Directions for this task:
Please arrange the text of the rows, from the line containing "PREFEITURA DE BUJARU" through the line containing "Kommerahlli Shakha of", as a JSON list of strings with one string per line and blank lines omitted. Leave the pictures out of the list.

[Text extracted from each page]
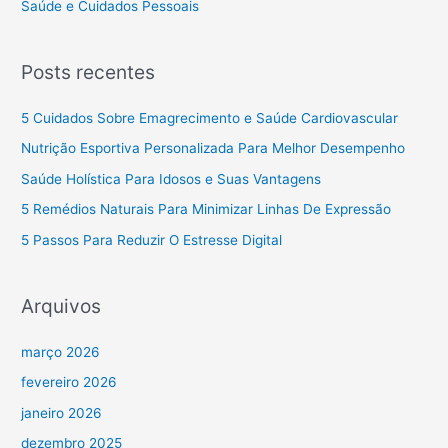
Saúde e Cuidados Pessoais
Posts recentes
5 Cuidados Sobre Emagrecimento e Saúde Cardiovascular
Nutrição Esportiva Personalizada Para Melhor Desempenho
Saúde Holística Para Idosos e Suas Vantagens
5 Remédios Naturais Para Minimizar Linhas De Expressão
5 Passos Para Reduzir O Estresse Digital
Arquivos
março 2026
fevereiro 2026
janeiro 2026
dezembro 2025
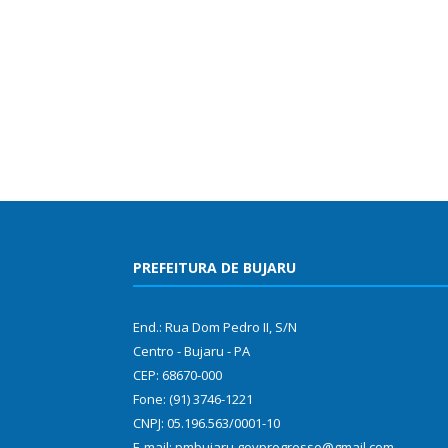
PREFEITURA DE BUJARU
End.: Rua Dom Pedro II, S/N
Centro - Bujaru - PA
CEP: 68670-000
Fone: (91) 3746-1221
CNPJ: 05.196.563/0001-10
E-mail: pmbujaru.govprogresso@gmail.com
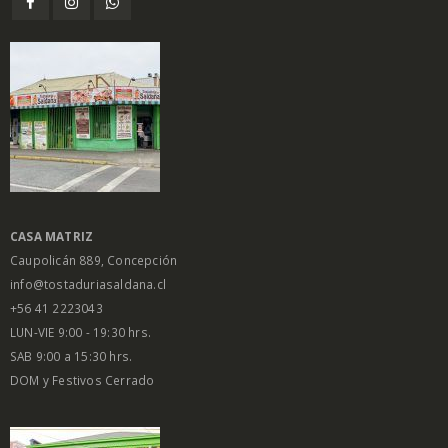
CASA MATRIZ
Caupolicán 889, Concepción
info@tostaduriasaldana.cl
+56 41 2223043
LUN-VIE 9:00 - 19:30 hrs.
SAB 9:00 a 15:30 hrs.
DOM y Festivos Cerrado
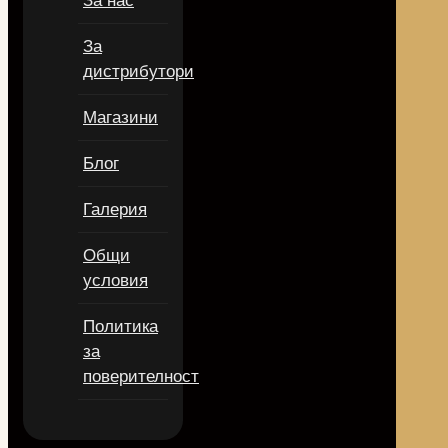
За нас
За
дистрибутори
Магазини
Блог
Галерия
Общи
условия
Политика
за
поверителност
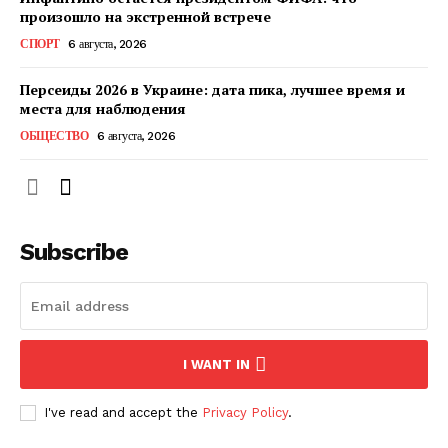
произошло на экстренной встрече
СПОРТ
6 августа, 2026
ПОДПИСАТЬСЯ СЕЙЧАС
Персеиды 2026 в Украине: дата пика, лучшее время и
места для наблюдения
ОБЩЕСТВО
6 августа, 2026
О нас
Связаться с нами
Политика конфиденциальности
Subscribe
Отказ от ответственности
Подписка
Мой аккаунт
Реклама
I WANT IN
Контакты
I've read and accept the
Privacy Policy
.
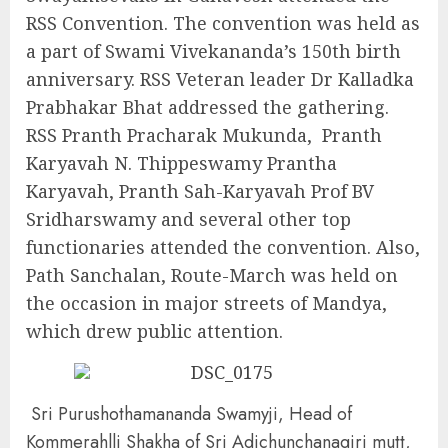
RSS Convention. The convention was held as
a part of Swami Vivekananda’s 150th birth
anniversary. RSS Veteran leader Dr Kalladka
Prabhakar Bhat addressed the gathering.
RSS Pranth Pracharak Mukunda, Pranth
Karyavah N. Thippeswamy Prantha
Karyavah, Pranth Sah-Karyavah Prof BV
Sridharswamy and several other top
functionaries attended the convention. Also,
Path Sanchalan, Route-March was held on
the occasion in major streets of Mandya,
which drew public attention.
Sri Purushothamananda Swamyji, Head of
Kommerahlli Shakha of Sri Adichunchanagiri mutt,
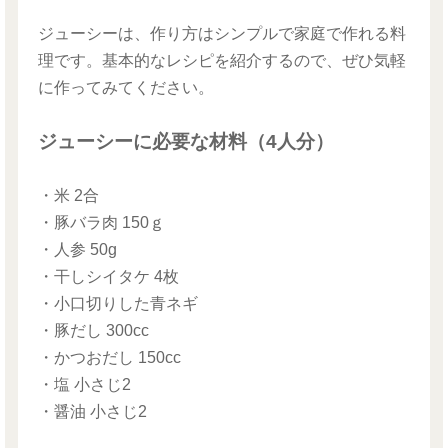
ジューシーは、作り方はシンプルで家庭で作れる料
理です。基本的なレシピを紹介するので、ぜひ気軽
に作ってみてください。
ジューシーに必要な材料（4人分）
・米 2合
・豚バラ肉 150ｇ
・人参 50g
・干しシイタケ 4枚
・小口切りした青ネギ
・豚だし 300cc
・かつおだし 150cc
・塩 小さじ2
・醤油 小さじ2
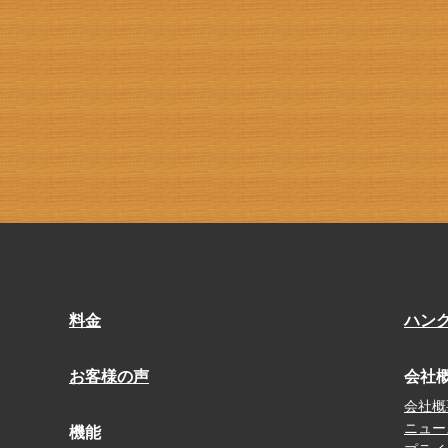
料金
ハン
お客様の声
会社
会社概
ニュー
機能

Result below:
[
  "PREFEITURA DE BUJARU",
  "End.: Rua Dom Pedro II, S/N",
  "Centro - Bujaru - PA",
  "CEP: 68670-000",
  "Fone: (91) 3746-1221",
  "CNPJ: 05.196.563/0001-10",
  "E-mail: pmbujaru.govprogresso@gmail.com",
  "CASA MATRIZ",
  "Caupolicán 889, Concepción",
  "info@tostaduriasaldana.cl",
  "+56 41 2223043",
  "LUN-VIE 9:00 - 19:30 hrs.",
  "SAB 9:00 a 15:30 hrs.",
  "DOM y Festivos Cerrado",
  "За нас",
  "За",
  "дистрибутори",
  "Магазини",
  "Блог",
  "Галерия",
  "Общи",
  "условия",
  "Политика",
  "за",
  "поверителност",
  "произошло на экстренной встрече",
  "СПОРТ",
  "6 августа, 2026",
  "ПОДПИСАТЬСЯ СЕЙЧАС",
  "Персеиды 2026 в Украине: дата пика, лучшее время и",
  "места для наблюдения",
  "ОБЩЕСТВО",
  "6 августа, 2026",
  "О нас",
  "Связаться с нами",
  "Политика конфиденциальности",
  "Subscribe",
  "Отказ от ответственности",
  "Подписка",
  "Мой аккаунт",
  "Реклама",
  "I WANT IN",
  "Контакты",
  "I've read and accept the",
  "Privacy Policy",
  ".",
  "RSS Convention. The convention was held as",
  "a part of Swami Vivekananda’s 150th birth",
  "anniversary. RSS Veteran leader Dr Kalladka",
  "Prabhakar Bhat addressed the gathering.",
  "RSS Pranth Pracharak Mukunda, Pranth",
  "Karyavah N. Thippeswamy Prantha",
  "Karyavah, Pranth Sah-Karyavah Prof BV",
  "Sridharswamy and several other top",
  "functionaries attended the convention. Also,",
  "Path Sanchalan, Route-March was held on",
  "the occasion in major streets of Mandya,",
  "which drew public attention.",
  "Sri Purushothamananda Swamyji, Head of",
  "Kommerahlli Shakha of Sri Adichunchanagiri mutt,"
]